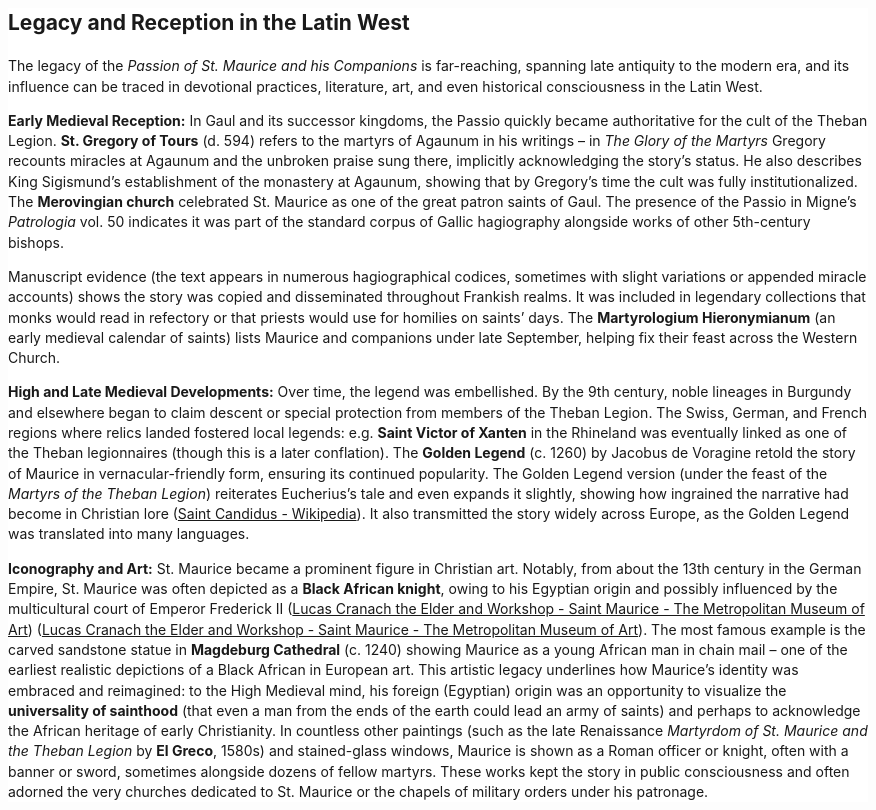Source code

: ## Legacy and Reception in the Latin West

The legacy of the *Passion of St. Maurice and his Companions* is far-reaching, spanning late antiquity to the modern era, and its influence can be traced in devotional practices, literature, art, and even historical consciousness in the Latin West.

**Early Medieval Reception:** In Gaul and its successor kingdoms, the Passio quickly became authoritative for the cult of the Theban Legion. **St. Gregory of Tours** (d. 594) refers to the martyrs of Agaunum in his writings – in *The Glory of the Martyrs* Gregory recounts miracles at Agaunum and the unbroken praise sung there, implicitly acknowledging the story’s status. He also describes King Sigismund’s establishment of the monastery at Agaunum, showing that by Gregory’s time the cult was fully institutionalized. The **Merovingian church** celebrated St. Maurice as one of the great patron saints of Gaul. The presence of the Passio in Migne’s *Patrologia* vol. 50 indicates it was part of the standard corpus of Gallic hagiography alongside works of other 5th-century bishops. 

Manuscript evidence (the text appears in numerous hagiographical codices, sometimes with slight variations or appended miracle accounts) shows the story was copied and disseminated throughout Frankish realms. It was included in legendary collections that monks would read in refectory or that priests would use for homilies on saints’ days. The **Martyrologium Hieronymianum** (an early medieval calendar of saints) lists Maurice and companions under late September, helping fix their feast across the Western Church.

**High and Late Medieval Developments:** Over time, the legend was embellished. By the 9th century, noble lineages in Burgundy and elsewhere began to claim descent or special protection from members of the Theban Legion. The Swiss, German, and French regions where relics landed fostered local legends: e.g. **Saint Victor of Xanten** in the Rhineland was eventually linked as one of the Theban legionnaires (though this is a later conflation). The **Golden Legend** (c. 1260) by Jacobus de Voragine retold the story of Maurice in vernacular-friendly form, ensuring its continued popularity. The Golden Legend version (under the feast of the *Martyrs of the Theban Legion*) reiterates Eucherius’s tale and even expands it slightly, showing how ingrained the narrative had become in Christian lore ([Saint Candidus - Wikipedia](https://en.wikipedia.org/wiki/Saint_Candidus#:~:text=Bishop%20of%20Lyons%20%28434%20AD%29,1)). It also transmitted the story widely across Europe, as the Golden Legend was translated into many languages.

**Iconography and Art:** St. Maurice became a prominent figure in Christian art. Notably, from about the 13th century in the German Empire, St. Maurice was often depicted as a **Black African knight**, owing to his Egyptian origin and possibly influenced by the multicultural court of Emperor Frederick II ([Lucas Cranach the Elder and Workshop - Saint Maurice - The Metropolitan Museum of Art](https://www.metmuseum.org/art/collection/search/439081#:~:text=A%20commander%20of%20the%20Roman,the%20Dominican%20church%20in%20Halle)) ([Lucas Cranach the Elder and Workshop - Saint Maurice - The Metropolitan Museum of Art](https://www.metmuseum.org/art/collection/search/439081#:~:text=A%20commander%20of%20the%20Roman,the%20Dominican%20church%20in%20Halle)). The most famous example is the carved sandstone statue in **Magdeburg Cathedral** (c. 1240) showing Maurice as a young African man in chain mail – one of the earliest realistic depictions of a Black African in European art. This artistic legacy underlines how Maurice’s identity was embraced and reimagined: to the High Medieval mind, his foreign (Egyptian) origin was an opportunity to visualize the **universality of sainthood** (that even a man from the ends of the earth could lead an army of saints) and perhaps to acknowledge the African heritage of early Christianity. In countless other paintings (such as the late Renaissance *Martyrdom of St. Maurice and the Theban Legion* by **El Greco**, 1580s) and stained-glass windows, Maurice is shown as a Roman officer or knight, often with a banner or sword, sometimes alongside dozens of fellow martyrs. These works kept the story in public consciousness and often adorned the very churches dedicated to St. Maurice or the chapels of military orders under his patronage.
+ + + + + + +
How many lines of the entries above contain the word "Reception"? Give the number alone.

2